2 n-regular polygon has n vertices.
The simple method is:
Let's take N-gone(number of sides) and length of side L. The angle will be T = 360/N.
Let's say one vertices is located on origin.
* First vertex = (0,0)
* Second vertex = (LcosT,LsinT)
* Third vertex = (LcosT+Lcos2T, LsinT+Lsin2T)

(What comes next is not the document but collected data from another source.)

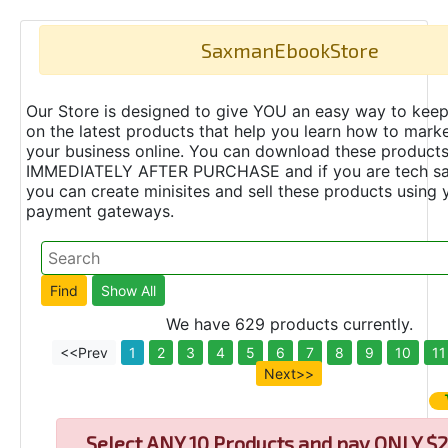
SaxmanEbookStore
Our Store is designed to give YOU an easy way to keep
on the latest products that help you learn how to marke
your business online. You can download these product
IMMEDIATELY AFTER PURCHASE and if you are tech s
you can create minisites and sell these products using 
payment gateways.
We have 629 products currently.
<<Prev
1
2
3
4
5
6
7
8
9
10
11
Next>>
Select
ANY 10 Products and pay ONLY $2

* Fourth vertex = (LcosT+Lcos2T+Lcos3T, LsinT+Lsin2T+Lsin3T)
You can do in for loop
hmm if you test all the versions that are listed here you'll see that the implementation is not good. you can check the distance from the center to each generated point of the polygon with : http://www.movable-type.co.uk/scripts/latlong.html
Now i have searched a lot and i could not find any good implementation for calculating a polyogon using the center and the radius...so i went back to the math book and tried to implement it myself. In the end i came up with this...wich is 100% good:
List<double[]> coordinates = new List<double[]>();
#region create Polygon Coordinates
if (!string.IsNullOrWhiteSpace(bus.Latitude) && !string.IsNullOrWhiteSpace(bus.Longitude) && !string.IsNullOrWhiteSpace(bus.ListingRadius))
{
double lat = DegreeToRadian(Double.Parse(bus.Latitude));
double lon = DegreeToRadian(Double.Parse(bus.Longitude));
double dist = Double.Parse(bus.ListingRadius);
double angle = 36;
for (double i = 0; i <= 360; i += angle)
{
var bearing = DegreeToRadian(i);
var lat2 = Math.Asin(Math.Sin(lat) * Math.Cos(dist / earthRadius) + Math.Cos(lat) * Math.Sin(dist / earthRadius) * Math.Cos(bearing));
var lon2 = lon + Math.Atan2(Math.Sin(bearing) * Math.Sin(dist / earthRadius) * Math.Cos(lat),Math.Cos(dist / earthRadius) - Math.Sin(lat) * Math.Sin(lat2));
coordinates.Add(new double[] { RadianToDegree(lat2), RadianToDegree(lon2) });
}
poly.Coordinates = new[] { coordinates.ToArray() };
}
#endregion
If you test this you'll see that all the points are at the exact distance that you give ( radius ). Also don't forget to declare the earthRadius.
private const double earthRadius = 6371.01;
This calculates the coordinates of a decagon. You see the angle used is 36 degrees. You can split 360 degrees to any number of sides that you want and put the result in the angle variable.
Anyway .. i hope this helps you #rmx!